■ Request:
From the first line to the last, print the listing exactly.

■ Working data:
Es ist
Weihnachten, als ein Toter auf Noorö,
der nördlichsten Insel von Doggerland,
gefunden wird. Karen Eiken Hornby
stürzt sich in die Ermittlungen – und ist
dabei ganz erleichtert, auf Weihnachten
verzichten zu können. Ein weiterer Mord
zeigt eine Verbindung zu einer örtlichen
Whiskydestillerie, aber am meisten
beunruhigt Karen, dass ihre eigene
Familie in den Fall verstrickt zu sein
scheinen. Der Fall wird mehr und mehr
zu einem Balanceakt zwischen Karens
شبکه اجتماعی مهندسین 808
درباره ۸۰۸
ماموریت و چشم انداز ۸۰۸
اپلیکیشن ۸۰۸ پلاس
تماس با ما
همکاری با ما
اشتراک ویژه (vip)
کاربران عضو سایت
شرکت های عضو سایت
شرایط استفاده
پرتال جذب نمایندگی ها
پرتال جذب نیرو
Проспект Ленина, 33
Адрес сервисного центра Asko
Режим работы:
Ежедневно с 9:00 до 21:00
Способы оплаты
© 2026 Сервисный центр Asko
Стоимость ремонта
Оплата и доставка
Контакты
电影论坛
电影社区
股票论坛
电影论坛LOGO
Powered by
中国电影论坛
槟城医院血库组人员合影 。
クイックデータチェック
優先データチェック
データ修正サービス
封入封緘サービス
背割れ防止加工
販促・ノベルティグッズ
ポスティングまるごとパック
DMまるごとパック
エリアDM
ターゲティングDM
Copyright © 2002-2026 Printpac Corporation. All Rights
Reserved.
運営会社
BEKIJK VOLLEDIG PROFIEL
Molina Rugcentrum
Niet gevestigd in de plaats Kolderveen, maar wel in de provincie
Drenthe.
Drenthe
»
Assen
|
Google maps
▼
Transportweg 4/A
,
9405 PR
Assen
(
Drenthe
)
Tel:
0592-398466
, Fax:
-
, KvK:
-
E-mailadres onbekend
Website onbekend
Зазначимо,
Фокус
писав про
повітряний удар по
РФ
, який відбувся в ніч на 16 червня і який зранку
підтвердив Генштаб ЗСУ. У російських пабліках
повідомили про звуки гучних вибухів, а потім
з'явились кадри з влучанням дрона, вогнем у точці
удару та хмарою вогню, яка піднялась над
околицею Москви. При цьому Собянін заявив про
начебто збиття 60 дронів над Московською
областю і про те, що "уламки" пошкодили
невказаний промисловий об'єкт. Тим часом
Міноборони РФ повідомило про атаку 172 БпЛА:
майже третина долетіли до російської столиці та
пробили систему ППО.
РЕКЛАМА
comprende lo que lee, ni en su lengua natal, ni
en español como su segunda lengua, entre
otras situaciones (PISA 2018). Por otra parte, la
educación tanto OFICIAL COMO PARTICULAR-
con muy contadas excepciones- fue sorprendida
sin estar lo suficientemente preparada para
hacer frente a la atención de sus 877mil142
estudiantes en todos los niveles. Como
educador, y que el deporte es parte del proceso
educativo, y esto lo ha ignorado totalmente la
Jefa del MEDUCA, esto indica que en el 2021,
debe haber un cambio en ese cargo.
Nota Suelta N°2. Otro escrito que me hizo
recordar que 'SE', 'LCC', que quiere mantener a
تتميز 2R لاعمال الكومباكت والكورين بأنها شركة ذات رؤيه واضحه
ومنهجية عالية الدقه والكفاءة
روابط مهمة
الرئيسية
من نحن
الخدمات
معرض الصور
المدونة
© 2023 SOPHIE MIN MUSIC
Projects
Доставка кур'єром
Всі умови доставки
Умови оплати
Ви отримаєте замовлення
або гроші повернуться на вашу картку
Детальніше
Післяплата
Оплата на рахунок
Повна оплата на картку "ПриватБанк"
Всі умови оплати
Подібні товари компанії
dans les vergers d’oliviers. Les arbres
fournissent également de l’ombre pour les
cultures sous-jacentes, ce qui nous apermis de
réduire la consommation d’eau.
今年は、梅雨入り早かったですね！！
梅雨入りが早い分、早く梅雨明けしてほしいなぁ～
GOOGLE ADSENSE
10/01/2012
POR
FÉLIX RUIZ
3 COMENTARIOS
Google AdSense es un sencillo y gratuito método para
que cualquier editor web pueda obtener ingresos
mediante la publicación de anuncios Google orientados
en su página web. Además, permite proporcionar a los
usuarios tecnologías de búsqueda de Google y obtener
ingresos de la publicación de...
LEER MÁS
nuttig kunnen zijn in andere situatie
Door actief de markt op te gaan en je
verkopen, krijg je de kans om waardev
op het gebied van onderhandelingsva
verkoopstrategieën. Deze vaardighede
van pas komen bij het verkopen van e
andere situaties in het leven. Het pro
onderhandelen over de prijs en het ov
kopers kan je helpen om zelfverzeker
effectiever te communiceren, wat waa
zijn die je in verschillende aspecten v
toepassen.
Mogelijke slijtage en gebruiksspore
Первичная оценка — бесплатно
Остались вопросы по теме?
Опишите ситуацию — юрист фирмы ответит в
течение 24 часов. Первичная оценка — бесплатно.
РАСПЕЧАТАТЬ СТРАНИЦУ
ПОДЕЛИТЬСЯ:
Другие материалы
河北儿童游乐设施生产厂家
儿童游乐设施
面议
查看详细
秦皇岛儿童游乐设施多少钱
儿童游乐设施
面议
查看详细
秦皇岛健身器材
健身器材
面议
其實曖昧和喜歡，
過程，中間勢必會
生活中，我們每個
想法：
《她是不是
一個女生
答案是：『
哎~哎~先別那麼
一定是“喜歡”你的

■ Answer section:
Es ist
Weihnachten, als ein Toter auf Noorö,
der nördlichsten Insel von Doggerland,
gefunden wird. Karen Eiken Hornby
stürzt sich in die Ermittlungen – und ist
dabei ganz erleichtert, auf Weihnachten
verzichten zu können. Ein weiterer Mord
zeigt eine Verbindung zu einer örtlichen
Whiskydestillerie, aber am meisten
beunruhigt Karen, dass ihre eigene
Familie in den Fall verstrickt zu sein
scheinen. Der Fall wird mehr und mehr
zu einem Balanceakt zwischen Karens
شبکه اجتماعی مهندسین 808
درباره ۸۰۸
ماموریت و چشم انداز ۸۰۸
اپلیکیشن ۸۰۸ پلاس
تماس با ما
همکاری با ما
اشتراک ویژه (vip)
کاربران عضو سایت
شرکت های عضو سایت
شرایط استفاده
پرتال جذب نمایندگی ها
پرتال جذب نیرو
Проспект Ленина, 33
Адрес сервисного центра Asko
Режим работы:
Ежедневно с 9:00 до 21:00
Способы оплаты
© 2026 Сервисный центр Asko
Стоимость ремонта
Оплата и доставка
Контакты
电影论坛
电影社区
股票论坛
电影论坛LOGO
Powered by
中国电影论坛
槟城医院血库组人员合影 。
クイックデータチェック
優先データチェック
データ修正サービス
封入封緘サービス
背割れ防止加工
販促・ノベルティグッズ
ポスティングまるごとパック
DMまるごとパック
エリアDM
ターゲティングDM
Copyright © 2002-2026 Printpac Corporation. All Rights
Reserved.
運営会社
BEKIJK VOLLEDIG PROFIEL
Molina Rugcentrum
Niet gevestigd in de plaats Kolderveen, maar wel in de provincie
Drenthe.
Drenthe
»
Assen
|
Google maps
▼
Transportweg 4/A
,
9405 PR
Assen
(
Drenthe
)
Tel:
0592-398466
, Fax:
-
, KvK:
-
E-mailadres onbekend
Website onbekend
Зазначимо,
Фокус
писав про
повітряний удар по
РФ
, який відбувся в ніч на 16 червня і який зранку
підтвердив Генштаб ЗСУ. У російських пабліках
повідомили про звуки гучних вибухів, а потім
з'явились кадри з влучанням дрона, вогнем у точці
удару та хмарою вогню, яка піднялась над
околицею Москви. При цьому Собянін заявив про
начебто збиття 60 дронів над Московською
областю і про те, що "уламки" пошкодили
невказаний промисловий об'єкт. Тим часом
Міноборони РФ повідомило про атаку 172 БпЛА:
майже третина долетіли до російської столиці та
пробили систему ППО.
РЕКЛАМА
comprende lo que lee, ni en su lengua natal, ni
en español como su segunda lengua, entre
otras situaciones (PISA 2018). Por otra parte, la
educación tanto OFICIAL COMO PARTICULAR-
con muy contadas excepciones- fue sorprendida
sin estar lo suficientemente preparada para
hacer frente a la atención de sus 877mil142
estudiantes en todos los niveles. Como
educador, y que el deporte es parte del proceso
educativo, y esto lo ha ignorado totalmente la
Jefa del MEDUCA, esto indica que en el 2021,
debe haber un cambio en ese cargo.
Nota Suelta N°2. Otro escrito que me hizo
recordar que 'SE', 'LCC', que quiere mantener a
تتميز 2R لاعمال الكومباكت والكورين بأنها شركة ذات رؤيه واضحه
ومنهجية عالية الدقه والكفاءة
روابط مهمة
الرئيسية
من نحن
الخدمات
معرض الصور
المدونة
© 2023 SOPHIE MIN MUSIC
Projects
Доставка кур'єром
Всі умови доставки
Умови оплати
Ви отримаєте замовлення
або гроші повернуться на вашу картку
Детальніше
Післяплата
Оплата на рахунок
Повна оплата на картку "ПриватБанк"
Всі умови оплати
Подібні товари компанії
dans les vergers d’oliviers. Les arbres
fournissent également de l’ombre pour les
cultures sous-jacentes, ce qui nous apermis de
réduire la consommation d’eau.
今年は、梅雨入り早かったですね！！
梅雨入りが早い分、早く梅雨明けしてほしいなぁ～
GOOGLE ADSENSE
10/01/2012
POR
FÉLIX RUIZ
3 COMENTARIOS
Google AdSense es un sencillo y gratuito método para
que cualquier editor web pueda obtener ingresos
mediante la publicación de anuncios Google orientados
en su página web. Además, permite proporcionar a los
usuarios tecnologías de búsqueda de Google y obtener
ingresos de la publicación de...
LEER MÁS
nuttig kunnen zijn in andere situatie
Door actief de markt op te gaan en je
verkopen, krijg je de kans om waardev
op het gebied van onderhandelingsva
verkoopstrategieën. Deze vaardighede
van pas komen bij het verkopen van e
andere situaties in het leven. Het pro
onderhandelen over de prijs en het ov
kopers kan je helpen om zelfverzeker
effectiever te communiceren, wat waa
zijn die je in verschillende aspecten v
toepassen.
Mogelijke slijtage en gebruiksspore
Первичная оценка — бесплатно
Остались вопросы по теме?
Опишите ситуацию — юрист фирмы ответит в
течение 24 часов. Первичная оценка — бесплатно.
РАСПЕЧАТАТЬ СТРАНИЦУ
ПОДЕЛИТЬСЯ:
Другие материалы
河北儿童游乐设施生产厂家
儿童游乐设施
面议
查看详细
秦皇岛儿童游乐设施多少钱
儿童游乐设施
面议
查看详细
秦皇岛健身器材
健身器材
面议
其實曖昧和喜歡，
過程，中間勢必會
生活中，我們每個
想法：
《她是不是
一個女生
答案是：『
哎~哎~先別那麼
一定是“喜歡”你的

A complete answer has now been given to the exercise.